DIRECTIVE: Each line below from the one containing "X-13697857Y11702142D01*" through the one containing "X-16056428Y11702142D02*" should be output exactly as it stands, and no other line should appear.

WORKING DATA below:

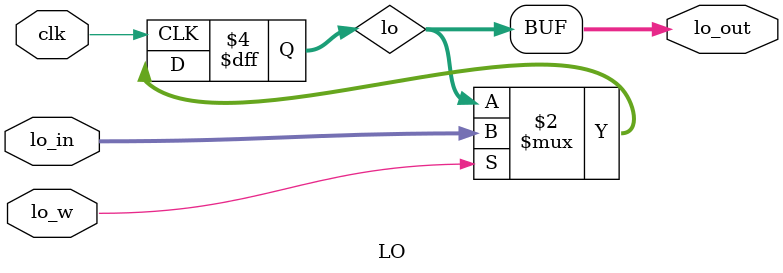
<source format=v>
`timescale 1ns / 1ps


module LO(
input lo_w,
input clk,
input [31:0]lo_in,
output [31:0]lo_out
    );
    
    reg [31:0]lo;
    always@(negedge clk)
    begin
        if(lo_w)
            lo<=lo_in;      
    end
    assign lo_out=lo;
    
endmodule


</source>
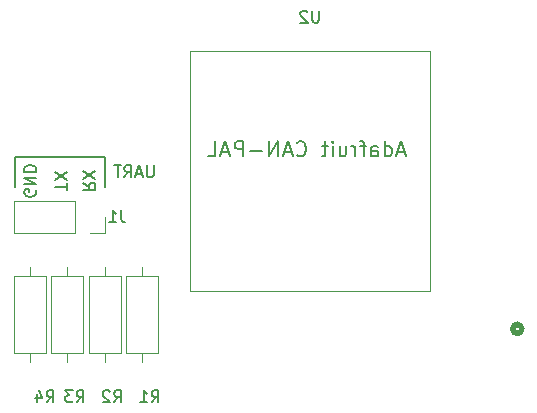
<source format=gbr>
%TF.GenerationSoftware,KiCad,Pcbnew,6.0.11-2627ca5db0~126~ubuntu22.04.1*%
%TF.CreationDate,2024-03-24T13:08:46-07:00*%
%TF.ProjectId,prototype-knob,70726f74-6f74-4797-9065-2d6b6e6f622e,rev?*%
%TF.SameCoordinates,Original*%
%TF.FileFunction,Legend,Bot*%
%TF.FilePolarity,Positive*%
%FSLAX46Y46*%
G04 Gerber Fmt 4.6, Leading zero omitted, Abs format (unit mm)*
G04 Created by KiCad (PCBNEW 6.0.11-2627ca5db0~126~ubuntu22.04.1) date 2024-03-24 13:08:46*
%MOMM*%
%LPD*%
G01*
G04 APERTURE LIST*
%ADD10C,0.150000*%
%ADD11C,0.120000*%
%ADD12C,0.508000*%
G04 APERTURE END LIST*
D10*
X-34925000Y10795000D02*
X-34925000Y8255000D01*
X-42545000Y10795000D02*
X-34925000Y10795000D01*
X-42545000Y8255000D02*
X-42545000Y10795000D01*
X-9524999Y11218333D02*
X-10129761Y11218333D01*
X-9404047Y10855476D02*
X-9827380Y12125476D01*
X-10250714Y10855476D01*
X-11218333Y10855476D02*
X-11218333Y12125476D01*
X-11218333Y10915952D02*
X-11097380Y10855476D01*
X-10855476Y10855476D01*
X-10734523Y10915952D01*
X-10674047Y10976428D01*
X-10613571Y11097380D01*
X-10613571Y11460238D01*
X-10674047Y11581190D01*
X-10734523Y11641666D01*
X-10855476Y11702142D01*
X-11097380Y11702142D01*
X-11218333Y11641666D01*
X-12367380Y10855476D02*
X-12367380Y11520714D01*
X-12306904Y11641666D01*
X-12185952Y11702142D01*
X-11944047Y11702142D01*
X-11823095Y11641666D01*
X-12367380Y10915952D02*
X-12246428Y10855476D01*
X-11944047Y10855476D01*
X-11823095Y10915952D01*
X-11762619Y11036904D01*
X-11762619Y11157857D01*
X-11823095Y11278809D01*
X-11944047Y11339285D01*
X-12246428Y11339285D01*
X-12367380Y11399761D01*
X-12790714Y11702142D02*
X-13274523Y11702142D01*
X-12972142Y10855476D02*
X-12972142Y11944047D01*
X-13032619Y12065000D01*
X-13153571Y12125476D01*
X-13274523Y12125476D01*
X-13697857Y10855476D02*
X-13697857Y11702142D01*
X-13697857Y11460238D02*
X-13758333Y11581190D01*
X-13818809Y11641666D01*
X-13939761Y11702142D01*
X-14060714Y11702142D01*
X-15028333Y11702142D02*
X-15028333Y10855476D01*
X-14484047Y11702142D02*
X-14484047Y11036904D01*
X-14544523Y10915952D01*
X-14665476Y10855476D01*
X-14846904Y10855476D01*
X-14967857Y10915952D01*
X-15028333Y10976428D01*
X-15633095Y10855476D02*
X-15633095Y11702142D01*
X-15633095Y12125476D02*
X-15572619Y12065000D01*
X-15633095Y12004523D01*
X-15693571Y12065000D01*
X-15633095Y12125476D01*
X-15633095Y12004523D01*
X-16056428Y11702142D02*
X-16540238Y11702142D01*
X-16237857Y12125476D02*
X-16237857Y11036904D01*
X-16298333Y10915952D01*
X-16419285Y10855476D01*
X-16540238Y10855476D01*
X-18656904Y10976428D02*
X-18596428Y10915952D01*
X-18415000Y10855476D01*
X-18294047Y10855476D01*
X-18112619Y10915952D01*
X-17991666Y11036904D01*
X-17931190Y11157857D01*
X-17870714Y11399761D01*
X-17870714Y11581190D01*
X-17931190Y11823095D01*
X-17991666Y11944047D01*
X-18112619Y12065000D01*
X-18294047Y12125476D01*
X-18415000Y12125476D01*
X-18596428Y12065000D01*
X-18656904Y12004523D01*
X-19140714Y11218333D02*
X-19745476Y11218333D01*
X-19019761Y10855476D02*
X-19443095Y12125476D01*
X-19866428Y10855476D01*
X-20289761Y10855476D02*
X-20289761Y12125476D01*
X-21015476Y10855476D01*
X-21015476Y12125476D01*
X-21620238Y11339285D02*
X-22587857Y11339285D01*
X-23192619Y10855476D02*
X-23192619Y12125476D01*
X-23676428Y12125476D01*
X-23797380Y12065000D01*
X-23857857Y12004523D01*
X-23918333Y11883571D01*
X-23918333Y11702142D01*
X-23857857Y11581190D01*
X-23797380Y11520714D01*
X-23676428Y11460238D01*
X-23192619Y11460238D01*
X-24402142Y11218333D02*
X-25006904Y11218333D01*
X-24281190Y10855476D02*
X-24704523Y12125476D01*
X-25127857Y10855476D01*
X-26155952Y10855476D02*
X-25551190Y10855476D01*
X-25551190Y12125476D01*
X-38097380Y8001095D02*
X-38097380Y8572523D01*
X-39097380Y8286809D02*
X-38097380Y8286809D01*
X-38097380Y8810619D02*
X-39097380Y9477285D01*
X-38097380Y9477285D02*
X-39097380Y8810619D01*
X-36727380Y8596333D02*
X-36251190Y8263000D01*
X-36727380Y8024904D02*
X-35727380Y8024904D01*
X-35727380Y8405857D01*
X-35775000Y8501095D01*
X-35822619Y8548714D01*
X-35917857Y8596333D01*
X-36060714Y8596333D01*
X-36155952Y8548714D01*
X-36203571Y8501095D01*
X-36251190Y8405857D01*
X-36251190Y8024904D01*
X-35727380Y8929666D02*
X-36727380Y9596333D01*
X-35727380Y9596333D02*
X-36727380Y8929666D01*
X-40775000Y8001095D02*
X-40727380Y7905857D01*
X-40727380Y7763000D01*
X-40775000Y7620142D01*
X-40870238Y7524904D01*
X-40965476Y7477285D01*
X-41155952Y7429666D01*
X-41298809Y7429666D01*
X-41489285Y7477285D01*
X-41584523Y7524904D01*
X-41679761Y7620142D01*
X-41727380Y7763000D01*
X-41727380Y7858238D01*
X-41679761Y8001095D01*
X-41632142Y8048714D01*
X-41298809Y8048714D01*
X-41298809Y7858238D01*
X-41727380Y8477285D02*
X-40727380Y8477285D01*
X-41727380Y9048714D01*
X-40727380Y9048714D01*
X-41727380Y9524904D02*
X-40727380Y9524904D01*
X-40727380Y9763000D01*
X-40775000Y9905857D01*
X-40870238Y10001095D01*
X-40965476Y10048714D01*
X-41155952Y10096333D01*
X-41298809Y10096333D01*
X-41489285Y10048714D01*
X-41584523Y10001095D01*
X-41679761Y9905857D01*
X-41727380Y9763000D01*
X-41727380Y9524904D01*
X-30789761Y10072619D02*
X-30789761Y9263095D01*
X-30837380Y9167857D01*
X-30885000Y9120238D01*
X-30980238Y9072619D01*
X-31170714Y9072619D01*
X-31265952Y9120238D01*
X-31313571Y9167857D01*
X-31361190Y9263095D01*
X-31361190Y10072619D01*
X-31789761Y9358333D02*
X-32265952Y9358333D01*
X-31694523Y9072619D02*
X-32027857Y10072619D01*
X-32361190Y9072619D01*
X-33265952Y9072619D02*
X-32932619Y9548809D01*
X-32694523Y9072619D02*
X-32694523Y10072619D01*
X-33075476Y10072619D01*
X-33170714Y10025000D01*
X-33218333Y9977380D01*
X-33265952Y9882142D01*
X-33265952Y9739285D01*
X-33218333Y9644047D01*
X-33170714Y9596428D01*
X-33075476Y9548809D01*
X-32694523Y9548809D01*
X-33551666Y10072619D02*
X-34123095Y10072619D01*
X-33837380Y9072619D02*
X-33837380Y10072619D01*
%TO.C,U2*%
X-16778095Y23167619D02*
X-16778095Y22358095D01*
X-16825714Y22262857D01*
X-16873333Y22215238D01*
X-16968571Y22167619D01*
X-17159047Y22167619D01*
X-17254285Y22215238D01*
X-17301904Y22262857D01*
X-17349523Y22358095D01*
X-17349523Y23167619D01*
X-17778095Y23072380D02*
X-17825714Y23120000D01*
X-17920952Y23167619D01*
X-18159047Y23167619D01*
X-18254285Y23120000D01*
X-18301904Y23072380D01*
X-18349523Y22977142D01*
X-18349523Y22881904D01*
X-18301904Y22739047D01*
X-17730476Y22167619D01*
X-18349523Y22167619D01*
%TO.C,R4*%
X-39838333Y-9977380D02*
X-39505000Y-9501190D01*
X-39266904Y-9977380D02*
X-39266904Y-8977380D01*
X-39647857Y-8977380D01*
X-39743095Y-9025000D01*
X-39790714Y-9072619D01*
X-39838333Y-9167857D01*
X-39838333Y-9310714D01*
X-39790714Y-9405952D01*
X-39743095Y-9453571D01*
X-39647857Y-9501190D01*
X-39266904Y-9501190D01*
X-40695476Y-9310714D02*
X-40695476Y-9977380D01*
X-40457380Y-8929761D02*
X-40219285Y-9644047D01*
X-40838333Y-9644047D01*
%TO.C,R3*%
X-37298333Y-9977380D02*
X-36965000Y-9501190D01*
X-36726904Y-9977380D02*
X-36726904Y-8977380D01*
X-37107857Y-8977380D01*
X-37203095Y-9025000D01*
X-37250714Y-9072619D01*
X-37298333Y-9167857D01*
X-37298333Y-9310714D01*
X-37250714Y-9405952D01*
X-37203095Y-9453571D01*
X-37107857Y-9501190D01*
X-36726904Y-9501190D01*
X-37631666Y-8977380D02*
X-38250714Y-8977380D01*
X-37917380Y-9358333D01*
X-38060238Y-9358333D01*
X-38155476Y-9405952D01*
X-38203095Y-9453571D01*
X-38250714Y-9548809D01*
X-38250714Y-9786904D01*
X-38203095Y-9882142D01*
X-38155476Y-9929761D01*
X-38060238Y-9977380D01*
X-37774523Y-9977380D01*
X-37679285Y-9929761D01*
X-37631666Y-9882142D01*
%TO.C,R2*%
X-34123333Y-9977380D02*
X-33790000Y-9501190D01*
X-33551904Y-9977380D02*
X-33551904Y-8977380D01*
X-33932857Y-8977380D01*
X-34028095Y-9025000D01*
X-34075714Y-9072619D01*
X-34123333Y-9167857D01*
X-34123333Y-9310714D01*
X-34075714Y-9405952D01*
X-34028095Y-9453571D01*
X-33932857Y-9501190D01*
X-33551904Y-9501190D01*
X-34504285Y-9072619D02*
X-34551904Y-9025000D01*
X-34647142Y-8977380D01*
X-34885238Y-8977380D01*
X-34980476Y-9025000D01*
X-35028095Y-9072619D01*
X-35075714Y-9167857D01*
X-35075714Y-9263095D01*
X-35028095Y-9405952D01*
X-34456666Y-9977380D01*
X-35075714Y-9977380D01*
%TO.C,R1*%
X-30948333Y-9977380D02*
X-30615000Y-9501190D01*
X-30376904Y-9977380D02*
X-30376904Y-8977380D01*
X-30757857Y-8977380D01*
X-30853095Y-9025000D01*
X-30900714Y-9072619D01*
X-30948333Y-9167857D01*
X-30948333Y-9310714D01*
X-30900714Y-9405952D01*
X-30853095Y-9453571D01*
X-30757857Y-9501190D01*
X-30376904Y-9501190D01*
X-31900714Y-9977380D02*
X-31329285Y-9977380D01*
X-31615000Y-9977380D02*
X-31615000Y-8977380D01*
X-31519761Y-9120238D01*
X-31424523Y-9215476D01*
X-31329285Y-9263095D01*
%TO.C,J1*%
X-33546666Y6262619D02*
X-33546666Y5548333D01*
X-33499047Y5405476D01*
X-33403809Y5310238D01*
X-33260952Y5262619D01*
X-33165714Y5262619D01*
X-34546666Y5262619D02*
X-33975238Y5262619D01*
X-34260952Y5262619D02*
X-34260952Y6262619D01*
X-34165714Y6119761D01*
X-34070476Y6024523D01*
X-33975238Y5976904D01*
D11*
%TO.C,U2*%
X-27700000Y-540000D02*
X-7380000Y-540000D01*
X-7380000Y19780000D02*
X-27700000Y19780000D01*
X-7380000Y-540000D02*
X-7380000Y19780000D01*
X-27700000Y19780000D02*
X-27700000Y-540000D01*
D12*
%TO.C,U1*%
X381000Y-3763000D02*
G75*
G03*
X381000Y-3763000I-381000J0D01*
G01*
D11*
%TO.C,R4*%
X-39905000Y730000D02*
X-39905000Y-5810000D01*
X-42645000Y-5810000D02*
X-42645000Y730000D01*
X-42645000Y730000D02*
X-39905000Y730000D01*
X-39905000Y-5810000D02*
X-42645000Y-5810000D01*
X-41275000Y-6580000D02*
X-41275000Y-5810000D01*
X-41275000Y1500000D02*
X-41275000Y730000D01*
%TO.C,R3*%
X-36730000Y730000D02*
X-36730000Y-5810000D01*
X-39470000Y-5810000D02*
X-39470000Y730000D01*
X-39470000Y730000D02*
X-36730000Y730000D01*
X-36730000Y-5810000D02*
X-39470000Y-5810000D01*
X-38100000Y-6580000D02*
X-38100000Y-5810000D01*
X-38100000Y1500000D02*
X-38100000Y730000D01*
%TO.C,R2*%
X-33555000Y730000D02*
X-33555000Y-5810000D01*
X-36295000Y-5810000D02*
X-36295000Y730000D01*
X-36295000Y730000D02*
X-33555000Y730000D01*
X-33555000Y-5810000D02*
X-36295000Y-5810000D01*
X-34925000Y-6580000D02*
X-34925000Y-5810000D01*
X-34925000Y1500000D02*
X-34925000Y730000D01*
%TO.C,R1*%
X-30380000Y730000D02*
X-30380000Y-5810000D01*
X-33120000Y-5810000D02*
X-33120000Y730000D01*
X-33120000Y730000D02*
X-30380000Y730000D01*
X-30380000Y-5810000D02*
X-33120000Y-5810000D01*
X-31750000Y-6580000D02*
X-31750000Y-5810000D01*
X-31750000Y1500000D02*
X-31750000Y730000D01*
%TO.C,J1*%
X-42620000Y4385000D02*
X-42620000Y7045000D01*
X-37480000Y4385000D02*
X-42620000Y4385000D01*
X-36210000Y4385000D02*
X-34880000Y4385000D01*
X-37480000Y7045000D02*
X-42620000Y7045000D01*
X-34880000Y4385000D02*
X-34880000Y5715000D01*
X-37480000Y4385000D02*
X-37480000Y7045000D01*
%TD*%
M02*

</source>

End of WORKING DATA.

EXERCISE OUTPUT:
X-13697857Y11702142D01*
X-13697857Y11460238D02*
X-13758333Y11581190D01*
X-13818809Y11641666D01*
X-13939761Y11702142D01*
X-14060714Y11702142D01*
X-15028333Y11702142D02*
X-15028333Y10855476D01*
X-14484047Y11702142D02*
X-14484047Y11036904D01*
X-14544523Y10915952D01*
X-14665476Y10855476D01*
X-14846904Y10855476D01*
X-14967857Y10915952D01*
X-15028333Y10976428D01*
X-15633095Y10855476D02*
X-15633095Y11702142D01*
X-15633095Y12125476D02*
X-15572619Y12065000D01*
X-15633095Y12004523D01*
X-15693571Y12065000D01*
X-15633095Y12125476D01*
X-15633095Y12004523D01*
X-16056428Y11702142D02*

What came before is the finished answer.